Extract →
Sunday, October 9, 2011

Measuring a year.......

525,600 minutes....how do you measure, measure a year? 

I have never actually seen the musical/Broadway show Rent, but I am somewhat familiar (meaning I know guess about 60% of the words) with the song "Seasons of Love". 

As I have been thinking about writing this blog, I find myself singing this song (mostly the refrain) over and over in my head. 

This weekend marked one year since I wrote this blog..... http://thebicefamilyblog.blogspot.com/2010/10/creative-ways-to-make-baby.html

I look back at this blog and any of the blogs I wrote regarding our infertility and IVF process and my heart hurts for "Lauren and Brandon of one year ago".  One year ago we had no idea where our lives were heading and what would come of our IVF process.  One year ago I was terrified and barely able to be completely honest with myself that we may not be able to have children.  The only answer we were given was that IVF ICSI was our only shot...no specifics, no guarantees, just lots of questions.

Dataset excerpts →
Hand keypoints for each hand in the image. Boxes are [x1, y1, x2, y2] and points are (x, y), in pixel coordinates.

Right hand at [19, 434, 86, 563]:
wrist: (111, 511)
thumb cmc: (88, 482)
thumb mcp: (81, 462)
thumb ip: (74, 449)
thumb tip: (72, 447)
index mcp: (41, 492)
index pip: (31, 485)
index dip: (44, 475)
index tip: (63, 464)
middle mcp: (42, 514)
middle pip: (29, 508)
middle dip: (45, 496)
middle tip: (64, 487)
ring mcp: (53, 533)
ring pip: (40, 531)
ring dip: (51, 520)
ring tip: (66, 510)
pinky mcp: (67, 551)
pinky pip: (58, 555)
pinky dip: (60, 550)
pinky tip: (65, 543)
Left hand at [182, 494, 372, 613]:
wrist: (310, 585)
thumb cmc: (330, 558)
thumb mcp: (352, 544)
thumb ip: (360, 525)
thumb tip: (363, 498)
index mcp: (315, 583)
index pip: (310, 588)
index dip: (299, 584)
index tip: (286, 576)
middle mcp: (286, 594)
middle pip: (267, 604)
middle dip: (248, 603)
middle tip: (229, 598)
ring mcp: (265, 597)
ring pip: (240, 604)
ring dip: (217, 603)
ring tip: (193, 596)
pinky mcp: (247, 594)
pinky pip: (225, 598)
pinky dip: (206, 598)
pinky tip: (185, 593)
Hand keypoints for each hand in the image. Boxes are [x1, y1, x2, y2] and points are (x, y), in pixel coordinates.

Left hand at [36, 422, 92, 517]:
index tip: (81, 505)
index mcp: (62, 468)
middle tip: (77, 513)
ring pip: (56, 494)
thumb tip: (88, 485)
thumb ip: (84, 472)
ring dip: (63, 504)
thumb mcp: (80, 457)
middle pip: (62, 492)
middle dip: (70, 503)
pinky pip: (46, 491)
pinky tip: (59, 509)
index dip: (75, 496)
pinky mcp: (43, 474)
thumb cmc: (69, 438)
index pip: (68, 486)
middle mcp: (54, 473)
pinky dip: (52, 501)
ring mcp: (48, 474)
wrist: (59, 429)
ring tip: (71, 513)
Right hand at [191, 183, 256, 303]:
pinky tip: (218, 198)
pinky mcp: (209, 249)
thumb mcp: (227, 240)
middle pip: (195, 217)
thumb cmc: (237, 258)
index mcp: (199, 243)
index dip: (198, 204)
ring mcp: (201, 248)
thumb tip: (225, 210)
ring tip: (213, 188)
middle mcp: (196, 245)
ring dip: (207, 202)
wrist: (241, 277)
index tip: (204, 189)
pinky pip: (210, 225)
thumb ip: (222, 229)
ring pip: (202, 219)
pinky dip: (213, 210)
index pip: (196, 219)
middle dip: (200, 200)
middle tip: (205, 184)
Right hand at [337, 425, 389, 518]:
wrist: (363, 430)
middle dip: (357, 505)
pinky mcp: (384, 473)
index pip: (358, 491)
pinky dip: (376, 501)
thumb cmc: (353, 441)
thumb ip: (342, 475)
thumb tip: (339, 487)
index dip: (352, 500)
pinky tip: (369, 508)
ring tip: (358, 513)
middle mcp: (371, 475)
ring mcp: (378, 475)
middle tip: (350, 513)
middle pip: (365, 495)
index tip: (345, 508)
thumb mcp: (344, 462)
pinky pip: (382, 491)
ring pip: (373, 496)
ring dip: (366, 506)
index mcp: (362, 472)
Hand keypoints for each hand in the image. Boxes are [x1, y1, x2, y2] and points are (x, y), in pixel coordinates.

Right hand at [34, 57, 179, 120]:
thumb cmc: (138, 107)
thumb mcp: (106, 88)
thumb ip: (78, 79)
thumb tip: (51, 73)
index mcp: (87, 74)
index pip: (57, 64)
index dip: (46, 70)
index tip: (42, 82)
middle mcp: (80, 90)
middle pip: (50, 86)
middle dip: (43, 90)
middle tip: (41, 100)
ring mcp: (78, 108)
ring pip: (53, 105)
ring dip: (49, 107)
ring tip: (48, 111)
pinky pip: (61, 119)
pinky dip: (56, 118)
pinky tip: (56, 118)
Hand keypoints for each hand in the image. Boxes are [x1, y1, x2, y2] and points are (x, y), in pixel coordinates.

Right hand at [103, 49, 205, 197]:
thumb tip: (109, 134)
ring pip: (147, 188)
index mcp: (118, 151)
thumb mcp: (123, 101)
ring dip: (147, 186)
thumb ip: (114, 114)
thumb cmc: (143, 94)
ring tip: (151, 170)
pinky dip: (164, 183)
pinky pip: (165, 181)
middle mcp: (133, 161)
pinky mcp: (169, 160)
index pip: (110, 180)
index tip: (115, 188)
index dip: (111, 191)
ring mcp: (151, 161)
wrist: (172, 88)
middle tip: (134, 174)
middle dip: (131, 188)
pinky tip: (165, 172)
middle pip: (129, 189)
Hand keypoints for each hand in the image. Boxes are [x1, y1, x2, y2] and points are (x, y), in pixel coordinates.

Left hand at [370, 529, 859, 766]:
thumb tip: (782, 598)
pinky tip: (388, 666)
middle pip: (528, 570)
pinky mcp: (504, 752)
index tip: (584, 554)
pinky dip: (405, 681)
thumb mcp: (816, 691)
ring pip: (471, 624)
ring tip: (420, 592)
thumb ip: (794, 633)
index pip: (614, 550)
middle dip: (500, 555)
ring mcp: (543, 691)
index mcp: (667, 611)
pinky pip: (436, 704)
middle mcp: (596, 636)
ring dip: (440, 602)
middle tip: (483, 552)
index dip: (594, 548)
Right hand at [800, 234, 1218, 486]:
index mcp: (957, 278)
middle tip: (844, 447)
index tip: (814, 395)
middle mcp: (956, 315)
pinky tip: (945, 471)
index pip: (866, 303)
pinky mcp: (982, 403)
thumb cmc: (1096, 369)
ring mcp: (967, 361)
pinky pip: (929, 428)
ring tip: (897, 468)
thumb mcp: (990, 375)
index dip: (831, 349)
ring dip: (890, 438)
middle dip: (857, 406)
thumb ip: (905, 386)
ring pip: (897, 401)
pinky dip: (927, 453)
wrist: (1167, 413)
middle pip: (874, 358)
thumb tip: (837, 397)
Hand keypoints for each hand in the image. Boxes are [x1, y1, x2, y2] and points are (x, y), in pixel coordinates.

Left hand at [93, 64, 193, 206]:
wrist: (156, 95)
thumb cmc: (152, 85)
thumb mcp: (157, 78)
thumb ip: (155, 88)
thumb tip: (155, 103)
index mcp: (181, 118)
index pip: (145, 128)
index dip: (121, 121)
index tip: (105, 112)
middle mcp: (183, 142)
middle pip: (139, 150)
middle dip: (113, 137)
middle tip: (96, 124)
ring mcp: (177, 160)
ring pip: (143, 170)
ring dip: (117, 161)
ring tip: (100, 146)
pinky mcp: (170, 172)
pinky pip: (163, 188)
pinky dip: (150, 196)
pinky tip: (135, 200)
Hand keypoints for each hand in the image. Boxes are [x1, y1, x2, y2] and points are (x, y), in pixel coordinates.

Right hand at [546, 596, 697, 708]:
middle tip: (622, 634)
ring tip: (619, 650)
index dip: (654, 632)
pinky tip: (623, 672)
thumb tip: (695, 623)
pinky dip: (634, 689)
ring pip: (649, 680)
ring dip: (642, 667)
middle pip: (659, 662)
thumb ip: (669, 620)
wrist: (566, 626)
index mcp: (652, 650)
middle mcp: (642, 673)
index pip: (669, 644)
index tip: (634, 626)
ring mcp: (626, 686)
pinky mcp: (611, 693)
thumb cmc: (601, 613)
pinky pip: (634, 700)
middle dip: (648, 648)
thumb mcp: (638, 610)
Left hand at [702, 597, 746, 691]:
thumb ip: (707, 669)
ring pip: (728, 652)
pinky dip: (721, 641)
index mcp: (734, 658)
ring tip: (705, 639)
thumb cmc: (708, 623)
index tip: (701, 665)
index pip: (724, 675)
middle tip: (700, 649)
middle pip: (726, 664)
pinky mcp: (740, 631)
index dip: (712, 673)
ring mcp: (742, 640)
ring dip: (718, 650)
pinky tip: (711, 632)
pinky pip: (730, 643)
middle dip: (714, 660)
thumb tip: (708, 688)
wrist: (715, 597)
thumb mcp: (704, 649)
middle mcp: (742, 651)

Activity →
Answer these about the blog post, one per line:
(a) What number of minutes does the opening line give?
(b) Which song from Rent does the writer know somewhat?
(c) What were the writer and Brandon told was their only shot?

Your response →
(a) 525,600 minutes
(b) "Seasons of Love"
(c) IVF ICSI